Face It: Fake News Is a Disruptive Innovation - CM30
https://readthink.com/face-it-fake-news-is-a-disruptive-innovation-13455a588c28#.6sax93qrk
======
tzs
There is an interesting article in the NY Times today looking at how the
#PizzaGate fake news story developed [1]. It was quite surprising to me how
flimsy the "evidence" was, yet it convinced a lot of people. I had assumed
that the people making this thing up had put some effort into making it
believable, but no. I am at a loss now to understand how anyone could have
believed that anything was going on at that pizza place.

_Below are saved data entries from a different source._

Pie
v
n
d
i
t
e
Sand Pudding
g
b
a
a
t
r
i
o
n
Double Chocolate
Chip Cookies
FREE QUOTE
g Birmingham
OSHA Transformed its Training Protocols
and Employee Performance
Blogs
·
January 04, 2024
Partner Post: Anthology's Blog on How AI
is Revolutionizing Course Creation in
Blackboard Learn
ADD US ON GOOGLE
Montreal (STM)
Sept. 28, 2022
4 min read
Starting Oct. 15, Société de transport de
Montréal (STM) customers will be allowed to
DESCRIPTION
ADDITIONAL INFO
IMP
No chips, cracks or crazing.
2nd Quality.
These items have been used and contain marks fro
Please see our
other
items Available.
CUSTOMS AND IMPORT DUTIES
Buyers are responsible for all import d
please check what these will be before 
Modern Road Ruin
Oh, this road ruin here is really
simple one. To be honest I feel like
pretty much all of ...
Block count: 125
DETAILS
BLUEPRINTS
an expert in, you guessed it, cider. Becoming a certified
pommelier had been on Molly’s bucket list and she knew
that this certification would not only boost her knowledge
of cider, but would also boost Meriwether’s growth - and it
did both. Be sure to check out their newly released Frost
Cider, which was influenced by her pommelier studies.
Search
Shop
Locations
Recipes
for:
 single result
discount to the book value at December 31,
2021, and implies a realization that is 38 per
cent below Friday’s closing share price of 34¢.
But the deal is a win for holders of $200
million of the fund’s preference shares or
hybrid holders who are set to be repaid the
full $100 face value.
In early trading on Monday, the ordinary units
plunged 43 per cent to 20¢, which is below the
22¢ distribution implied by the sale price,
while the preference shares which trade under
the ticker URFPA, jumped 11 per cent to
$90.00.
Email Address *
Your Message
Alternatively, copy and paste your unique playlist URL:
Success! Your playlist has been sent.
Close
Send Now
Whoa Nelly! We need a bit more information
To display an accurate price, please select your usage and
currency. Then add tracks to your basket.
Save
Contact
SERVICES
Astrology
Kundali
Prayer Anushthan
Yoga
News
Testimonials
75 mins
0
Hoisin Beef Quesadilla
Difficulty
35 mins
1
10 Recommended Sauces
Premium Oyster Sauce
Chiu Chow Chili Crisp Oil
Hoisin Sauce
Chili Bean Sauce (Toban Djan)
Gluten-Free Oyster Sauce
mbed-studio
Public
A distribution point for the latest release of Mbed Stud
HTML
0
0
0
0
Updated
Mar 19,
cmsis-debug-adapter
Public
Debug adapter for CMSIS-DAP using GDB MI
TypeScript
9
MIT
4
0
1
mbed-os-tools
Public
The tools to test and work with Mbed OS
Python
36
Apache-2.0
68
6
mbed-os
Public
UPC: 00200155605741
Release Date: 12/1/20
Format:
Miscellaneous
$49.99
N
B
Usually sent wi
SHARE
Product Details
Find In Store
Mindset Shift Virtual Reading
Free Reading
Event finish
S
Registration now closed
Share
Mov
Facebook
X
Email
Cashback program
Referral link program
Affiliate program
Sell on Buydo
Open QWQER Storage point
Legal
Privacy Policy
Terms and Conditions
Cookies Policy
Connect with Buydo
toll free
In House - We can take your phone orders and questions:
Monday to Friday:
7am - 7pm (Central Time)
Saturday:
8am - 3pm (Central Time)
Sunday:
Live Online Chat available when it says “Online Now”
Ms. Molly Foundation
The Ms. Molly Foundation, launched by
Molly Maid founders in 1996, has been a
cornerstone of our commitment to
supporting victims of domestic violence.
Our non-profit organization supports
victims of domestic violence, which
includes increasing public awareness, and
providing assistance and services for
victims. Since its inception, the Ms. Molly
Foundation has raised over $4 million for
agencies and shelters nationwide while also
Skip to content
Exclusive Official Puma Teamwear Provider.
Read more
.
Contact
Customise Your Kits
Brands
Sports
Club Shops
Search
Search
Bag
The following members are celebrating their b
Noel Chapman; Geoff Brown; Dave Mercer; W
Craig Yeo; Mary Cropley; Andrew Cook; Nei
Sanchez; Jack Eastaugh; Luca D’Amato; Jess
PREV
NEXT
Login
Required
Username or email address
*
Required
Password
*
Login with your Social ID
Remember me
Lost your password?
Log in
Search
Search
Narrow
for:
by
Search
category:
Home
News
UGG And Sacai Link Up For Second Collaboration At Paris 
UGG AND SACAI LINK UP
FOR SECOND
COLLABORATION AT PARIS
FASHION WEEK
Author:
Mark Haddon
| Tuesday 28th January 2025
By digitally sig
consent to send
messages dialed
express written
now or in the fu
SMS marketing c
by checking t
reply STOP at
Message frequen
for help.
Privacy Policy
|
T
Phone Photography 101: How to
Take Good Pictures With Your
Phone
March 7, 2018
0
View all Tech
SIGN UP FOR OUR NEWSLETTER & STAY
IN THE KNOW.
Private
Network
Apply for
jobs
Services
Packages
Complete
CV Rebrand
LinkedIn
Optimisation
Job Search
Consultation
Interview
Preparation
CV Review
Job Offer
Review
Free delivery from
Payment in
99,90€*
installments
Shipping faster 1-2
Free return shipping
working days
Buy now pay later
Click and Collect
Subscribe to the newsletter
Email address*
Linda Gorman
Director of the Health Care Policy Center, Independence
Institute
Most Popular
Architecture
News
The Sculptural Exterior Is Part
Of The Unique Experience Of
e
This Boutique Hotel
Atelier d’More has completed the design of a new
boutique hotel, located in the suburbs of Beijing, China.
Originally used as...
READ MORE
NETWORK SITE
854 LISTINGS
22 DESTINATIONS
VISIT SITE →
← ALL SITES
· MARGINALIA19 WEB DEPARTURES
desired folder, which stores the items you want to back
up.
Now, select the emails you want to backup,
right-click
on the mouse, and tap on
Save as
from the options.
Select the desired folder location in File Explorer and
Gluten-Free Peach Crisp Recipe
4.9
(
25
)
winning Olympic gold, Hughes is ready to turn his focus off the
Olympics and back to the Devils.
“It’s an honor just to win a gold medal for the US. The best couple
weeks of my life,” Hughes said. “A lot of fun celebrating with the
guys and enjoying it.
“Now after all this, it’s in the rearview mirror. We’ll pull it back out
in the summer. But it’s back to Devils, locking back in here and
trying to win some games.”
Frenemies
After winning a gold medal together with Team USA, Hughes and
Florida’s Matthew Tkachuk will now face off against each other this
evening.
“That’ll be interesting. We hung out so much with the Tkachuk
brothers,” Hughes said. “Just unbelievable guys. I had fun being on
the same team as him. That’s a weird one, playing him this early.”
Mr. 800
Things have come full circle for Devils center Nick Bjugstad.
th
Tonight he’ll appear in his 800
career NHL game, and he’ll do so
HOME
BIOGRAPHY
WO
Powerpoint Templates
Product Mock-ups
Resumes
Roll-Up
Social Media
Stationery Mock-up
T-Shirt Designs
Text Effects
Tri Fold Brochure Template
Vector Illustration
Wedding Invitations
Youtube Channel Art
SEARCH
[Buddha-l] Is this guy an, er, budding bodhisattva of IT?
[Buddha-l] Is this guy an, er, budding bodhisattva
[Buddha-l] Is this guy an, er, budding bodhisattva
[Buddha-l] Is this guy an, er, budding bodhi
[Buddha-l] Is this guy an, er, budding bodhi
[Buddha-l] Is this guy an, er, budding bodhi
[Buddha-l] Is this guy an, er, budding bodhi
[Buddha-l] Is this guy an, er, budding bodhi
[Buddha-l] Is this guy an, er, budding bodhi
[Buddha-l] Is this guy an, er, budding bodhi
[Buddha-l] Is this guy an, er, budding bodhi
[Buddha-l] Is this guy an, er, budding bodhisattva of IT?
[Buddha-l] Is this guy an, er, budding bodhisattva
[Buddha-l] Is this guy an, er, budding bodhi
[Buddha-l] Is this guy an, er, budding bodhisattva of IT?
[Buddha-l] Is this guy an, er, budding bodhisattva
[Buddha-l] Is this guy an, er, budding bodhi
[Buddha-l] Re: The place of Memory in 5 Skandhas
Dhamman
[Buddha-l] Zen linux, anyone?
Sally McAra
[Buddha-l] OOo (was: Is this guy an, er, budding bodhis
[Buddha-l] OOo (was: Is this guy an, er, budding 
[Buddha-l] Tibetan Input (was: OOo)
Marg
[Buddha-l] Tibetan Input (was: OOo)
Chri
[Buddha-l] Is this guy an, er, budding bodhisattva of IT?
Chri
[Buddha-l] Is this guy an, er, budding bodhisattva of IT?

This has serious implications. I don't think that people re going to limit
their inability to recognize such fake things to stories about politicians
they dislike. They will fall for equally ridiculous stories about medicine nd
science. That is very bad.

[1]
[http://www.nytimes.com/interactive/2016/12/10/business/media...](http://www.nytimes.com/interactive/2016/12/10/business/media/pizzagate.html)

------
fbreduc
I've read and paid attention to less news than ever before this past year, and
it has been great!

------
crdoconnor
"A great deal of pontificating has been done recently on the depths and
dangers of “fake news,”"

The DNC (and DNC-linked media) needed _some_ reason for why Hillary lost the
election that didn't involve admitting that she was a terrible candidate.

Hence why "fake news" went from being not talked about to being talked about
in the media repeatedly all of a sudden because it's a narrative that fits.